[DATASET EXTRACT]
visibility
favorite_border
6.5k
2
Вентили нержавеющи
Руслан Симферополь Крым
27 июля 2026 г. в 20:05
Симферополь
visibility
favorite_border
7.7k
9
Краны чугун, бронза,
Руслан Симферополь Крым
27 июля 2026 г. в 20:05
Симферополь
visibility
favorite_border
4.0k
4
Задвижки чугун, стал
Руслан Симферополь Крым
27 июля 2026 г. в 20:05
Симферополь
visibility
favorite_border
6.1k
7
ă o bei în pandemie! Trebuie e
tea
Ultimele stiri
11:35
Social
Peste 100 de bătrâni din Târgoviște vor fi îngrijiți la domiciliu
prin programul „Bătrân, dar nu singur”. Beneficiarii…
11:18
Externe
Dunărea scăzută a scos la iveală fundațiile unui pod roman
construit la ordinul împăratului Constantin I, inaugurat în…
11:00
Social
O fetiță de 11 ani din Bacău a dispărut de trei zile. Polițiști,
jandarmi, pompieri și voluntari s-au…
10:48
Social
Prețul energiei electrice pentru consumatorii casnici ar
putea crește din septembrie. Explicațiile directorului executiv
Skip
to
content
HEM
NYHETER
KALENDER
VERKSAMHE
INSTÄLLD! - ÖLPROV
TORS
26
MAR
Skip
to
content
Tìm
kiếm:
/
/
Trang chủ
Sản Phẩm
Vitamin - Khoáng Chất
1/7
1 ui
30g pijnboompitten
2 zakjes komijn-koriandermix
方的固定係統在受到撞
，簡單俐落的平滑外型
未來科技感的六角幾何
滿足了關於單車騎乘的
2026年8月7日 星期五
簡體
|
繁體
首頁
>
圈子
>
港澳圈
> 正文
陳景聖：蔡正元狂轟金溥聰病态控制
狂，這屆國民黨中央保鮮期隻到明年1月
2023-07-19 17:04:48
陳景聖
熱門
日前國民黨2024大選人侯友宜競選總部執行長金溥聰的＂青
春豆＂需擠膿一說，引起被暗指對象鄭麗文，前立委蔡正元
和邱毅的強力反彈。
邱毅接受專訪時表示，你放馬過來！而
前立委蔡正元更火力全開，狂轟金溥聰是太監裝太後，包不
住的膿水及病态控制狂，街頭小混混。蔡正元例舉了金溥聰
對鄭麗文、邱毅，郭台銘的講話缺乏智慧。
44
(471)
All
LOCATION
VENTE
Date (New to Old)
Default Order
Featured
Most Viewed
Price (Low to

[PROBLEM TO SOLVE] I need all of the records above retyped exactly, please.

[SOLVED EXERCISE]
visibility
favorite_border
6.5k
2
Вентили нержавеющи
Руслан Симферополь Крым
27 июля 2026 г. в 20:05
Симферополь
visibility
favorite_border
7.7k
9
Краны чугун, бронза,
Руслан Симферополь Крым
27 июля 2026 г. в 20:05
Симферополь
visibility
favorite_border
4.0k
4
Задвижки чугун, стал
Руслан Симферополь Крым
27 июля 2026 г. в 20:05
Симферополь
visibility
favorite_border
6.1k
7
ă o bei în pandemie! Trebuie e
tea
Ultimele stiri
11:35
Social
Peste 100 de bătrâni din Târgoviște vor fi îngrijiți la domiciliu
prin programul „Bătrân, dar nu singur”. Beneficiarii…
11:18
Externe
Dunărea scăzută a scos la iveală fundațiile unui pod roman
construit la ordinul împăratului Constantin I, inaugurat în…
11:00
Social
O fetiță de 11 ani din Bacău a dispărut de trei zile. Polițiști,
jandarmi, pompieri și voluntari s-au…
10:48
Social
Prețul energiei electrice pentru consumatorii casnici ar
putea crește din septembrie. Explicațiile directorului executiv
Skip
to
content
HEM
NYHETER
KALENDER
VERKSAMHE
INSTÄLLD! - ÖLPROV
TORS
26
MAR
Skip
to
content
Tìm
kiếm:
/
/
Trang chủ
Sản Phẩm
Vitamin - Khoáng Chất
1/7
1 ui
30g pijnboompitten
2 zakjes komijn-koriandermix
方的固定係統在受到撞
，簡單俐落的平滑外型
未來科技感的六角幾何
滿足了關於單車騎乘的
2026年8月7日 星期五
簡體
|
繁體
首頁
>
圈子
>
港澳圈
> 正文
陳景聖：蔡正元狂轟金溥聰病态控制
狂，這屆國民黨中央保鮮期隻到明年1月
2023-07-19 17:04:48
陳景聖
熱門
日前國民黨2024大選人侯友宜競選總部執行長金溥聰的＂青
春豆＂需擠膿一說，引起被暗指對象鄭麗文，前立委蔡正元
和邱毅的強力反彈。
邱毅接受專訪時表示，你放馬過來！而
前立委蔡正元更火力全開，狂轟金溥聰是太監裝太後，包不
住的膿水及病态控制狂，街頭小混混。蔡正元例舉了金溥聰
對鄭麗文、邱毅，郭台銘的講話缺乏智慧。
44
(471)
All
LOCATION
VENTE
Date (New to Old)
Default Order
Featured
Most Viewed
Price (Low to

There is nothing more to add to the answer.